By Clint Confehr
NASHVILLE, TN — Since Tyre Nichols’ death in Memphis, police reform may be the most obvious objective of the NAACP’s Legislative Day to lobby Tennessee lawmakers.
Correction of a requirement imposed by the Legislature is a second change sought by NAACP leaders. They say mandatory retention of 3rd graders who fail a reading test will cost millions of dollars.
The GOP-dominated Legislature’s threat to cut Metro-Nashville’s City Council membership is another topic to be pressed Tuesday during the Tennessee NAACP State Conference’s Legislative Day on The Hill, association leaders report.
NAACP State Conference President Gloria Sweet-Love said Memphis Branch President Van Turner, the conference’s legal redress committee chair, is drafting legislation with Tyre Nichols’ Jan. 7 police-beating death in mind.
Sweet-Love recalls advice from John Lewis: “When you see something that is not right, not fair, not just, you have to speak up. You have to say something; you have to do something.”
First responders have a responsibility to report misconduct, the state conference president said. “If you are on patrol with an officer who is violating somebody’s civil rights, or there’s a chance they will become abusive with language or physical attacks, we need to hold them accountable.”
Sweet-Love said she’ll have a sponsor for the bill to be described in the Capitol at 11:30 a.m. Feb. 14. Nichols’ death is one of many that could have been prevented if first responders intervened.
Referring to the officer-involved shooting death Jan. 29 on Buchanan Street, Nashville Branch President Venita Lewis said, “Ninety percent of the people walking the street have mental issues, so why send a cop?” Lewis advocates funding non-profit organizations for an “intense survey of Buchanan Street” to find solutions to prevent deadly consequences there.
It’s important, Lewis said, but so are young students. Sweet-Love agreed; Tennessee’s 3rd grade retention law should be delayed, revised or revoked.
Too often, legislators enact laws with “unintended consequences,” including the retention requirement for 3rd graders who fail a reading test, she said. State education department statistics “show that about 63% [of Tennessee’s 3rd graders] are going to be left behind if mandatory retention is allowed to go into effect.”
Middle Tennessee NAACP Vice President Jimmie Garland, president of the Clarksville branch and a 20-year veteran of Montgomery County’s school board, agrees.

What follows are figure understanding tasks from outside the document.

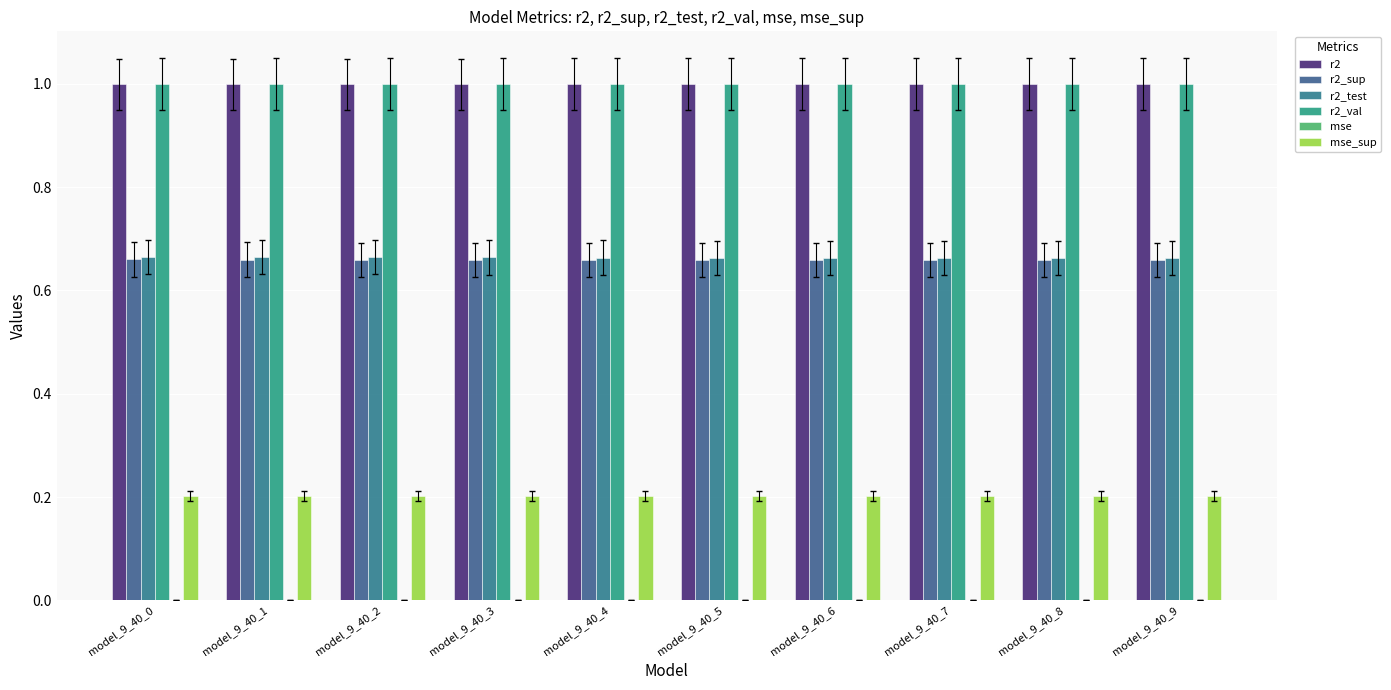

Does the chart contain stacked bars?

No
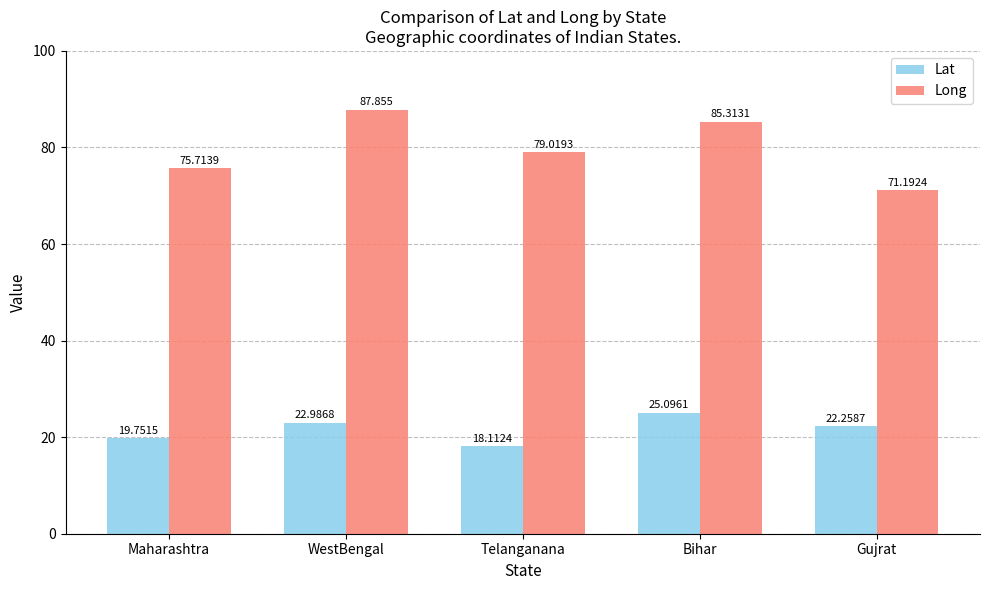

What is the label of the 1st bar from the left?

Maharashtra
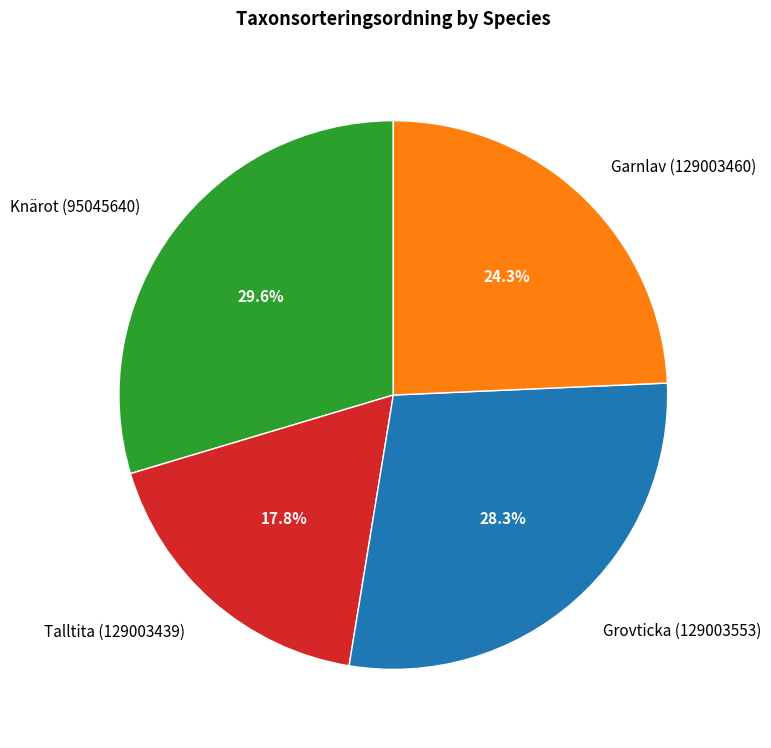

Combined, what portion of the pie is Garnlav (129003460) and Grovticka (129003553)?

52.6%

“They need to look at the cost to the local funding body if they allow it to go into effect right now,” Garland said, noting Montgomery County has 42,000 students. Nashville, Memphis and Chattanooga have nearly 100,000 each.
“If 63% of them are held back in the 3rd grade, they’re going to need more buildings,” Garland said. “As those kids are held back … others are coming in… You’ve got to have space for them and teachers to teach them, and the local funding body is going to have to fund that… The legislators aren’t going to fund it.”

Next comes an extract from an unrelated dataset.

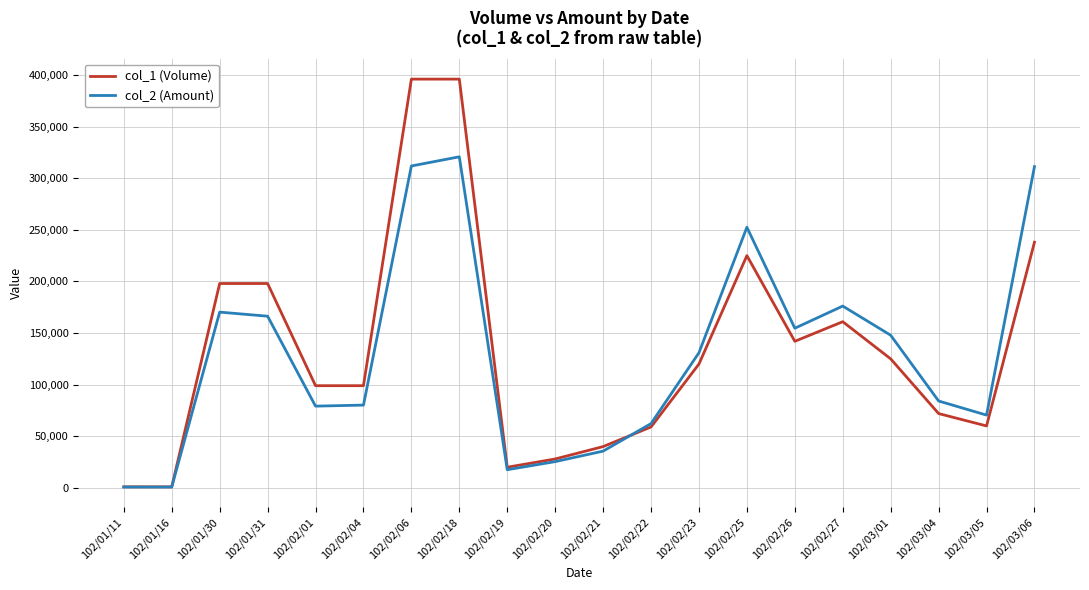

The value of col_1 (Volume) at 102/02/04 is 99000. True or false?

True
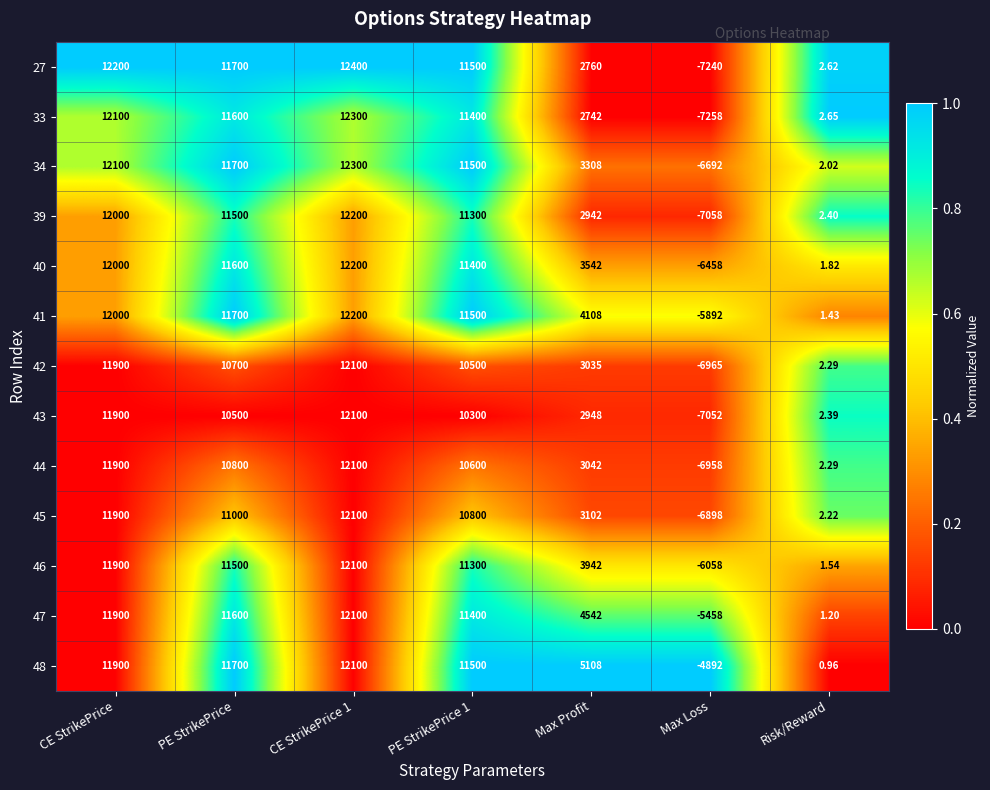

At which label does 34 first exceed 11500?

CE StrikePrice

Meanwhile, lawmakers’ plan to downsize Metro’s city council is targeted by the NAACP and Nashville’s Interdenominational Ministers Fellowship, Lewis said. IMF President Rev. Davey Tucker, pastor of Beech Creek Missionary Baptist Church, and IMF Vice President Rev. Aaron Marble, pastor of the Jefferson Street Missionary Baptist Church, conferred with fellowship members and friends last week to plan their appeal to lawmakers, asking them to stand down on the proposal to reduce the size of Metro’s council.
NAACP partners during their day to lobby lawmakers also include the American Civil Liberties Union, the Tennessee Education Trust, the Tennessee Alliance of Educators, other civil rights advocates, college students and high school youth councils.